→ AVAILABLE DATA:
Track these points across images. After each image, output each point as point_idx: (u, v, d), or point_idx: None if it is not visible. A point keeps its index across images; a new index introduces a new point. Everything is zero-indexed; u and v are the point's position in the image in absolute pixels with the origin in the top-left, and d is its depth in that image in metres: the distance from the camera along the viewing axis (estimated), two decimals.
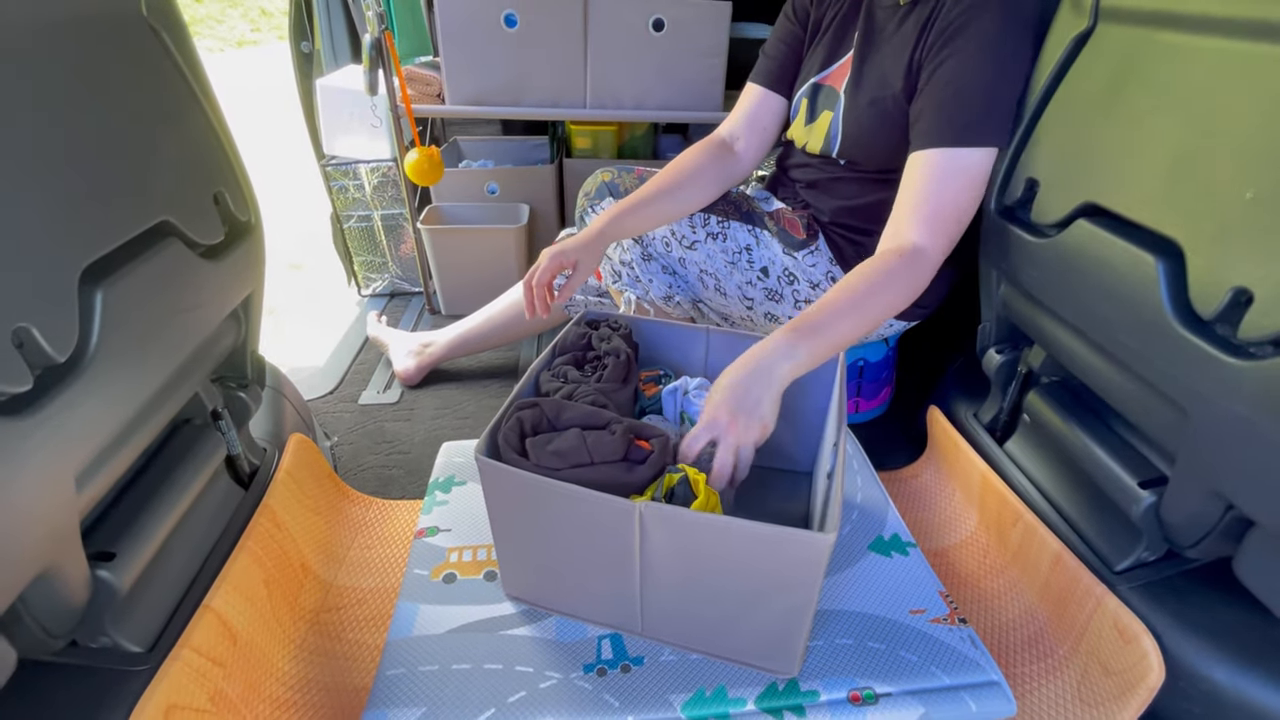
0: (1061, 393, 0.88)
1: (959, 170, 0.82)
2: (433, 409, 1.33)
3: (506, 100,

→ WORK REQUEST: Print the material word for word without images.

→ EXERCISE RESULT:
Track these points across images. After each image, output each point as point_idx: (u, v, d), or point_idx: None if it is not visible. A point keeps its index across images; a new index introduces a new point. Everything is zero-indexed; u and v are the point's position in the image in absolute pixels with the origin in the top-left, and d is its depth in that image in metres: the distance from the camera along the viewing axis (estimated), two decimals.
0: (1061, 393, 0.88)
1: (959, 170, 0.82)
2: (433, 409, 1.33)
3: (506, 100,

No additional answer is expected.